First, you will need to ensure that the Galera Cluster GPG key is installed:
apt-key adv --keyserver keyserver.ubuntu.com --recv BC19DDBA
This is followed by editing /etc/apt/sources.list.d/galera.list to have the following lines in the file:
deb https://galeracluster.com/wsrep_8.0.19-26.3-rc/galera-4/ubuntu bionic main deb https://galeracluster.com/wsrep_8.0.19-26.3-rc/mysql-wsrep-8.0/ubuntu bionic main
You should now run an apt update and then install Galera 4 with MySQL 8:
apt install galera-4 mysql-wsrep-8.0
You are now told to enter a root password as apt/dpkg supports interactivity during installations. Please enter a reasonably secure password. Then you are asked if you should use a strong password, which is caching_sha2_password (you are encouraged to pick this).

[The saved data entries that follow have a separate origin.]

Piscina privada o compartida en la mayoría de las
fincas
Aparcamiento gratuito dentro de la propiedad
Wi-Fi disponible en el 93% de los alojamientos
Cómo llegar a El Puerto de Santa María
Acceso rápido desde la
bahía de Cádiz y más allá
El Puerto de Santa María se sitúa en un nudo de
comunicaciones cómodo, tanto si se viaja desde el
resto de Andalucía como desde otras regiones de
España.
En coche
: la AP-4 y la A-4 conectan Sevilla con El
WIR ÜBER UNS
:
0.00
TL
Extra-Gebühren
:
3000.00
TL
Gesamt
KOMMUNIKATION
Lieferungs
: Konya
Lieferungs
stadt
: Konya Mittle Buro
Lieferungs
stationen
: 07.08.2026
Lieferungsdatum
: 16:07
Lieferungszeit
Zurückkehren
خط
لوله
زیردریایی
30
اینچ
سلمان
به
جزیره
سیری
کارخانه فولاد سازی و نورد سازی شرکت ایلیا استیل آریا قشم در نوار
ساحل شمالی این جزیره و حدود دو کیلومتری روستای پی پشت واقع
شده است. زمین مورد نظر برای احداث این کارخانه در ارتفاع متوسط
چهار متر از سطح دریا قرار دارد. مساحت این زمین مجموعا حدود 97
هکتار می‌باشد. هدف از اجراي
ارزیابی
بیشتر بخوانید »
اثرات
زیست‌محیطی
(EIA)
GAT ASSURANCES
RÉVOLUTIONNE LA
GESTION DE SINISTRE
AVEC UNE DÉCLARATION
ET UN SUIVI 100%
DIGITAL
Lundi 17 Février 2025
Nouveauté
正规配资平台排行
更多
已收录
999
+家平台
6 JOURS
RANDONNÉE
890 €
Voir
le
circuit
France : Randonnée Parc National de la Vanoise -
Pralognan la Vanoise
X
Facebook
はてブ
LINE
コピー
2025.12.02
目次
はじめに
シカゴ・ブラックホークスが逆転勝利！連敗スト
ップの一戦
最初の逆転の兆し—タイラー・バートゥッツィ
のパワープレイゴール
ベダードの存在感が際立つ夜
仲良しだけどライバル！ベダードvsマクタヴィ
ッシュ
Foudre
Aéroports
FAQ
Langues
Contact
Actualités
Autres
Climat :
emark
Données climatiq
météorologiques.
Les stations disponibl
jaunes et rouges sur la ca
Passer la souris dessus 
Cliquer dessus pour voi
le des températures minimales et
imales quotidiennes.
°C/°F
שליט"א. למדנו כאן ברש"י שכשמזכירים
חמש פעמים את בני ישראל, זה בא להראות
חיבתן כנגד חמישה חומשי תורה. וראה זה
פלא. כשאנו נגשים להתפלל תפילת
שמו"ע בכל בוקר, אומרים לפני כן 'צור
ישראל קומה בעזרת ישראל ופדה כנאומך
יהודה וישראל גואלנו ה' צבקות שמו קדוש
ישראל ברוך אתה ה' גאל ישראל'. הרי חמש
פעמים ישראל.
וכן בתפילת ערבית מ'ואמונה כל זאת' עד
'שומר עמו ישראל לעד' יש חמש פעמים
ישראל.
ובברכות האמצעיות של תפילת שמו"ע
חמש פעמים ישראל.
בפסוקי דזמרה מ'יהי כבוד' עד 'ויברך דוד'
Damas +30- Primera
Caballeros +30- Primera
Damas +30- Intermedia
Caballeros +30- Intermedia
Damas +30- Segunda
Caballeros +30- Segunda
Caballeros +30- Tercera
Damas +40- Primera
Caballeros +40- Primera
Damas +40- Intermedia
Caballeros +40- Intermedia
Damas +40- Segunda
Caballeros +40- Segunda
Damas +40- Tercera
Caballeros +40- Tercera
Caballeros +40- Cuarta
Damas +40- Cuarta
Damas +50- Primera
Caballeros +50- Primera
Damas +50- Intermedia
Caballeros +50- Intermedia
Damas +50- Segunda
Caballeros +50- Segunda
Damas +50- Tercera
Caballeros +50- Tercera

Then you need to edit the/etc/mysql/mysql.conf.d/mysqld.cnf file to add the following lines:
default_storage_engine=InnoDB innodb_autoinc_lock_mode=2 innodb_flush_log_at_trx_commit=0 innodb_buffer_pool_size=128M binlog_format=ROW wsrep_on=ON wsrep_provider=/usr/lib/galera/libgalera_smm.so wsrep_node_name="g1" wsrep_node_address="ipaddress" wsrep_cluster_name="galera4" wsrep_cluster_address="gcomm://ip1,ip2,ip3" wsrep_provider_options="gcache.size=128M; gcache.page_size=128M" wsrep_slave_threads=4 wsrep_sst_method=rsync
Remember that you will need to change wsrep_node_name and wsrep_node_address. The above is a very basic configuration.
Ensure that you have stopped MySQL (systemctl stop mysql). On the first node, execute:
mysqld_bootstrap
You can execute: mysql -u root -p -e "show status like 'wsrep_cluster_size'” and see:
+--------------------+-------+ | Variable_name | Value | +--------------------+-------+ | wsrep_cluster_size | 1 | +--------------------+-------+
Now, when you bring up the second node as simply as systemctl start mysql, you can execute the same command above and will see that the wsrep_cluster_size has increased to 2. Repeat this again for the third node. You can also choose to test replication by creating a database and table on one node, and see that the replication is happening in real time.
To find out more, start MySQL and execute show status like 'wsrep%';.
We hope this helps you get started, and we are definitely looking at providing packages for Ubuntu 20.04 which just got released. Look forward to more guides on getting started on other types of Linux distributions.